Reynolds Channel trash cleanup benefits environment, teaches children
About 23 children in bright blue T-shirts walked along a small part of Reynolds Channel coastline with black gloves and clear plastic garbage bags, picking up the debris and trash that had washed up on the shore.
"It made me feel good inside," Alex Flyer, 11, of Port Washington said, holding up his bag full of trash.
The children, from age 10 to 14, collected cups, wrappers, cigarette butts, glass bottles and more until there was no more visible trash along their stretch of marsh and shore. The group, from Maximum Travel Camp in Oceanside, joined Operation Splash on Wednesday to help the nonprofit clean up the waterway off Long Beach.

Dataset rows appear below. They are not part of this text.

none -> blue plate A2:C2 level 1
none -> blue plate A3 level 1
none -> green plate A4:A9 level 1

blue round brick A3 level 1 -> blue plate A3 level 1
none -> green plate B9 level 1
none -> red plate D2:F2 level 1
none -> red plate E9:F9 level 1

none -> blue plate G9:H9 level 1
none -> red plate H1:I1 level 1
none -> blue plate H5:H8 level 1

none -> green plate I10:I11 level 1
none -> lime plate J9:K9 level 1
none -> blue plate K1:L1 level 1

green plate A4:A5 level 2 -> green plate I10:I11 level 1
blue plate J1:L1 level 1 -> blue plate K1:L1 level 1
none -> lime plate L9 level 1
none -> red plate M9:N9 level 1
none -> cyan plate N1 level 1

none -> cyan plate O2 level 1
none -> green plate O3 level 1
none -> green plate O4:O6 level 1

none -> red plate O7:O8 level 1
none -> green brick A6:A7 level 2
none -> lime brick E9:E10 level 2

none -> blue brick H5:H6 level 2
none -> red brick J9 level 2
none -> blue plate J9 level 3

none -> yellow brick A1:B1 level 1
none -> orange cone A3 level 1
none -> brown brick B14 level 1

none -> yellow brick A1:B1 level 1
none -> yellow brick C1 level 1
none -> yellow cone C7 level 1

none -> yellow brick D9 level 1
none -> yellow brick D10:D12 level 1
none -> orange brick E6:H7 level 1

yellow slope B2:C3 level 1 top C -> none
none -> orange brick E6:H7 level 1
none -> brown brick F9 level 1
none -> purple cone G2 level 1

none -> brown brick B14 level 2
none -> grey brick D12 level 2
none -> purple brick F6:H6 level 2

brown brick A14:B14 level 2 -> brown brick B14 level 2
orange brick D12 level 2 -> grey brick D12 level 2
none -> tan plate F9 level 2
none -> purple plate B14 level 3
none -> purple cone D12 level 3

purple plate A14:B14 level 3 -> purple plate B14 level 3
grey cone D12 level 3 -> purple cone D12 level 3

"Our goal is to pick up what we can," camp director Scott Bochner said of the children's effort. "They're taking a day out of their day [at camp] to help out."
Operation Splash has been going out on the waterways of Long Island for more than 20 years, cleaning up the shoreline as one of its projects to improve the environment. Members often work with schools, groups and organizations to form teams to go out to clean.
"Our purpose is to do things to help the environment," Ellen Lee, a volunteer for Operation Splash said. "Anyone can sign up with a team and go out to help."
The organization this summer teamed up with the seven-week camp that, as part of its "Max Gives Back" program, spends a day doing charitable work.
Giving back to the community is great and it's fun being all together," said camp alumnus Mitchell Sweet, 15, of Roslyn. Former campers often participate in the Max Gives Back day.
After watching a short film about pollution, the campers took a boat ride to their pickup site and in less than two hours removed 20 bags of trash from the shoreline.
"It teaches them not to litter, where the rubbish goes, and the consequences" of littering, Bochner said.
Operation Splash provided the pontoon boat to take the children to the marsh and the trash bags they used.
The organization has more than 3,000 volunteers and seven chapters across Long Island. Since it began, the group has collected more than 1 million pounds of garbage from shorelines.
"It's an amazing cause," Lee said. "If you like the water and want to keep the water clean, somebody has to do it."
Bochner said one solution to the pollution problem is to install storm drain inserts, which would catch the trash before it flows into the waterways. But, he acknowledged, the inserts are expensive.
"The garbage is killing the marshes," he said. "So we want to make it sparkling clean."
The bags of trash were taken back to the boat dock to be collected by Long Beach for proper disposal.
"These kids did a good job," Bochner said. "When you have twenty-something people, you can do a lot."